▶ [Required action]
Begin at the line below that has "[154,98,353,116] connections over" and stop after the line that has "(335, 535) none -> (258, 528) //". Please restate only those lines, word for word.

Available data START

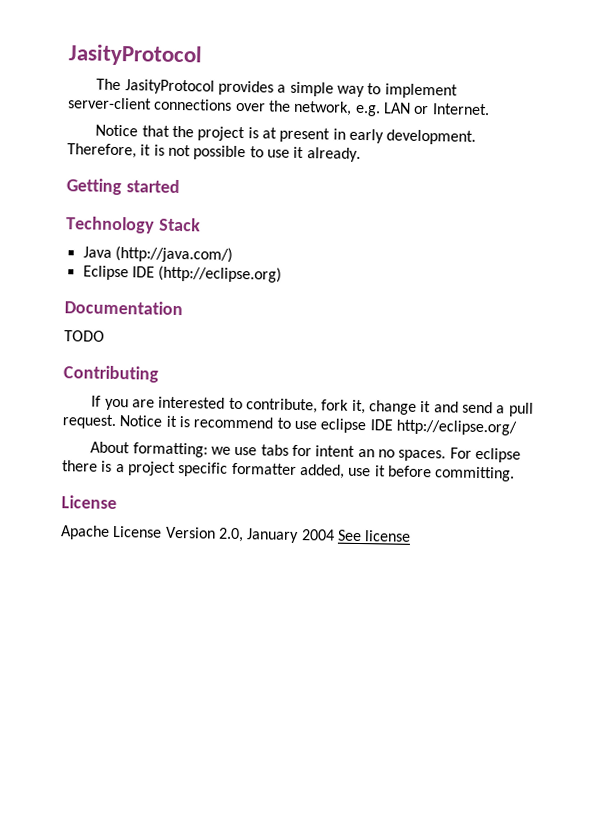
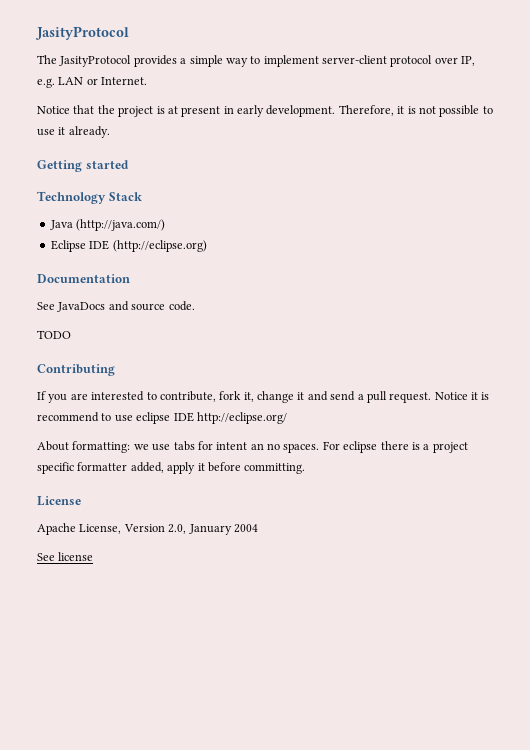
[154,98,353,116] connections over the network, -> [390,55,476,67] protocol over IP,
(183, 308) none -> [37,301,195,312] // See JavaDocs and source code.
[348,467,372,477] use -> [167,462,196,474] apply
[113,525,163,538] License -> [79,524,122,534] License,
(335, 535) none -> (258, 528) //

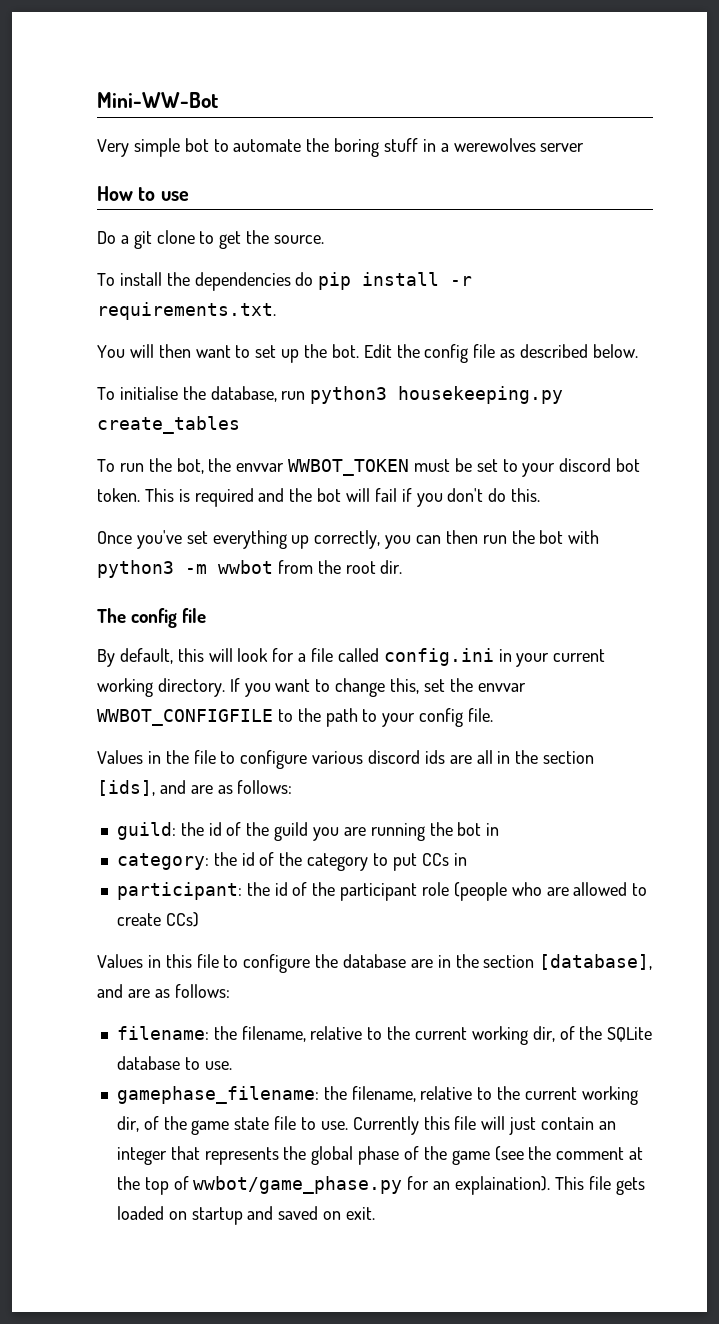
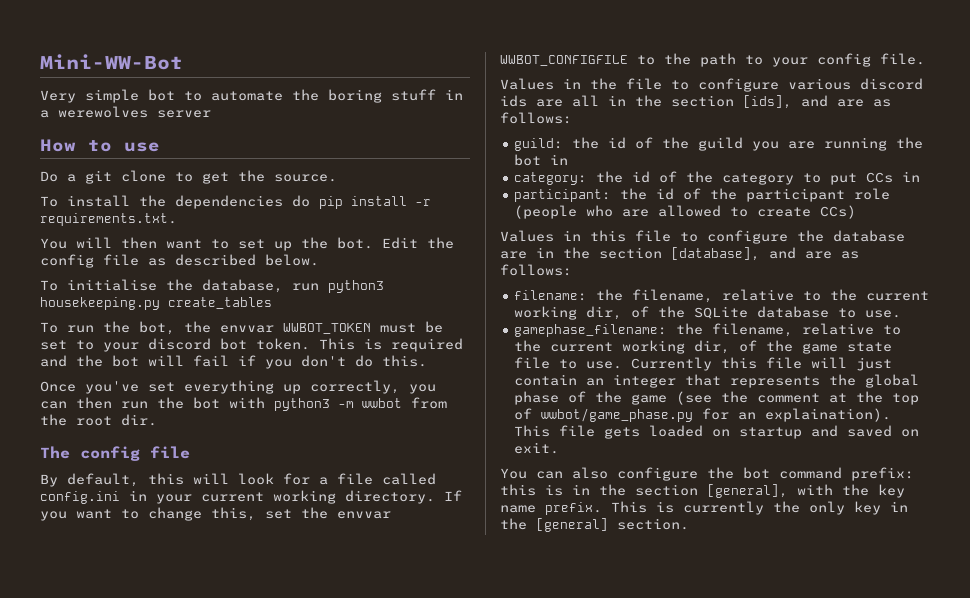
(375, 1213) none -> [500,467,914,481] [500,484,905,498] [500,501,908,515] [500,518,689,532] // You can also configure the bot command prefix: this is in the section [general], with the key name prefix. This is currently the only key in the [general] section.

Available data END
Available data START

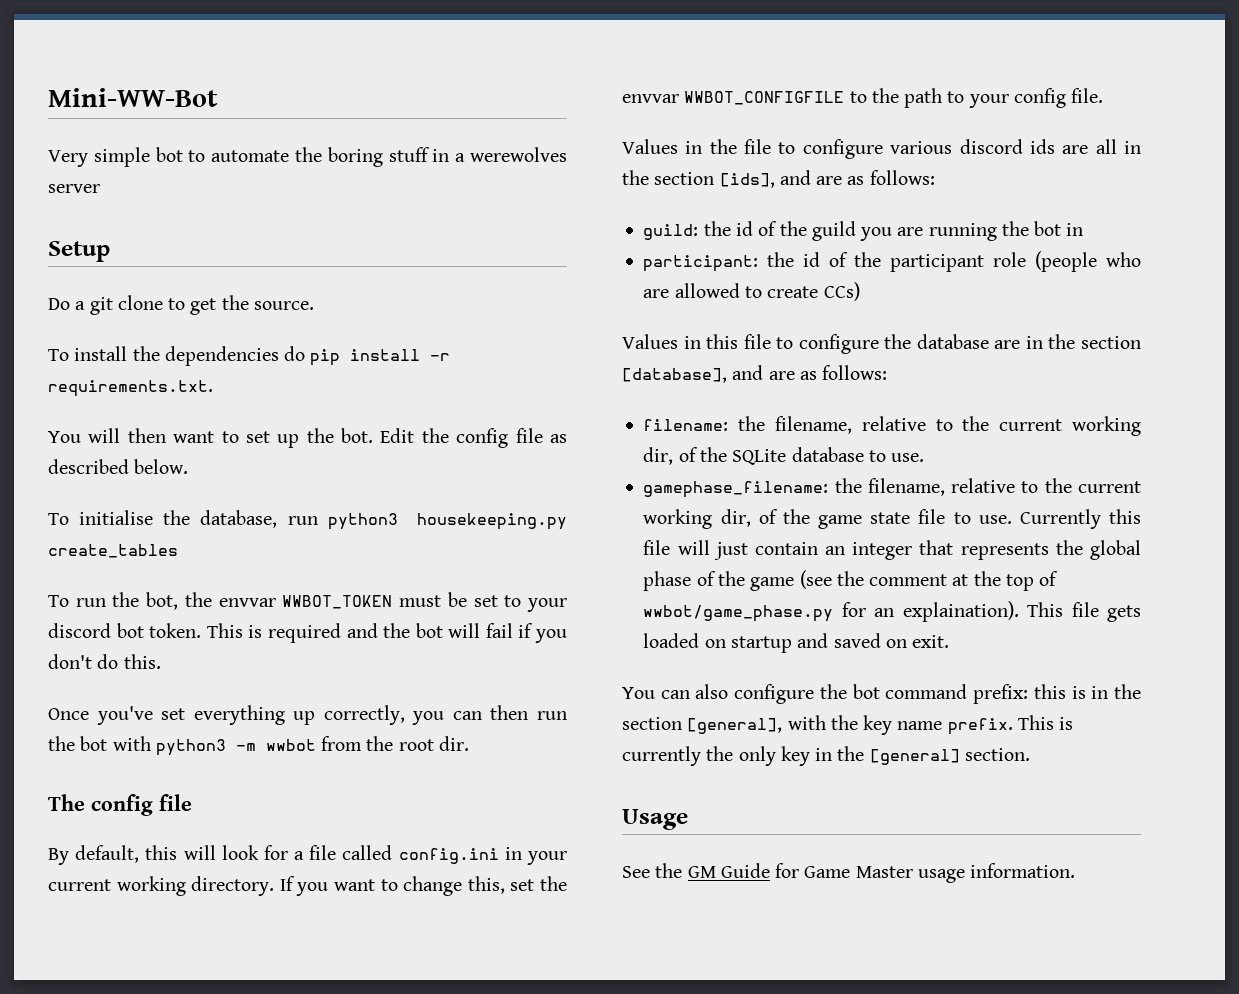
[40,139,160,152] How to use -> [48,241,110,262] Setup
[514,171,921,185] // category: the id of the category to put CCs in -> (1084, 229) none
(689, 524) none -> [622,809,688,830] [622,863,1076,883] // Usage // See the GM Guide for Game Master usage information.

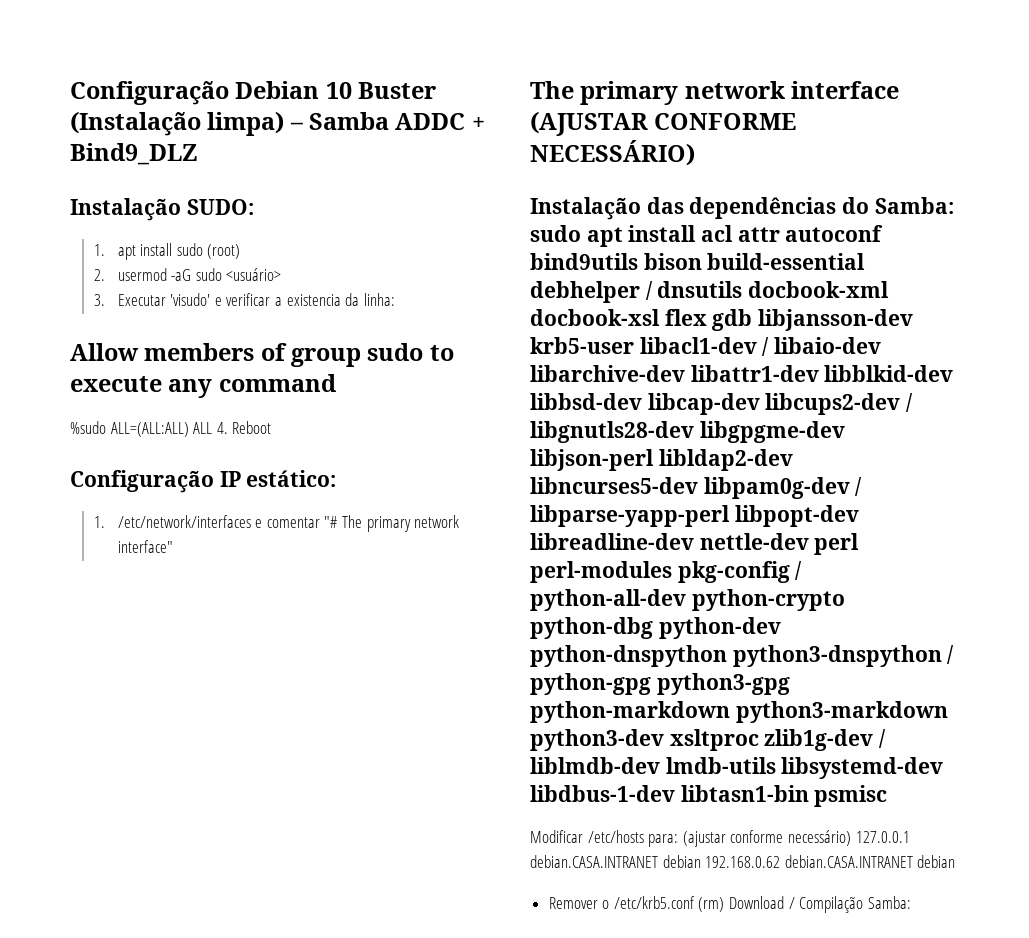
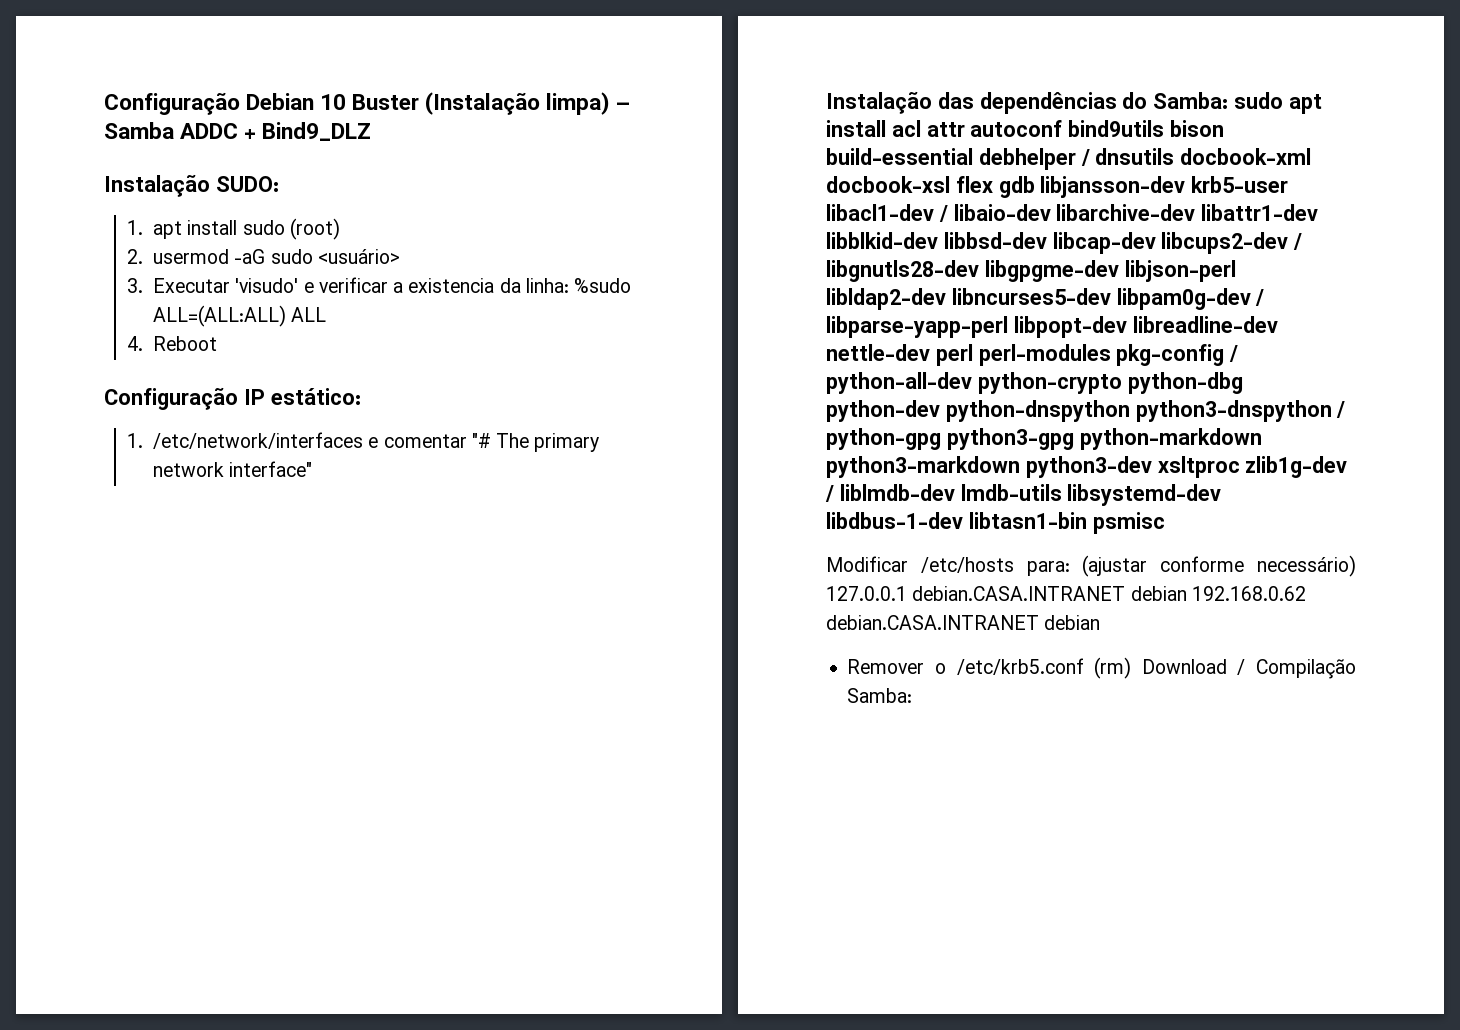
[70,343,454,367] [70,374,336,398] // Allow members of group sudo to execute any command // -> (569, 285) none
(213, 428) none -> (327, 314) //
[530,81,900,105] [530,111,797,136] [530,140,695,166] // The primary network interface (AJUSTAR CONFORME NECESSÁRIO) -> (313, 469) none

Available data END

▶ [Output below]
[154,98,353,116] connections over the network, -> [390,55,476,67] protocol over IP,
(183, 308) none -> [37,301,195,312] // See JavaDocs and source code.
[348,467,372,477] use -> [167,462,196,474] apply
[113,525,163,538] License -> [79,524,122,534] License,
(335, 535) none -> (258, 528) //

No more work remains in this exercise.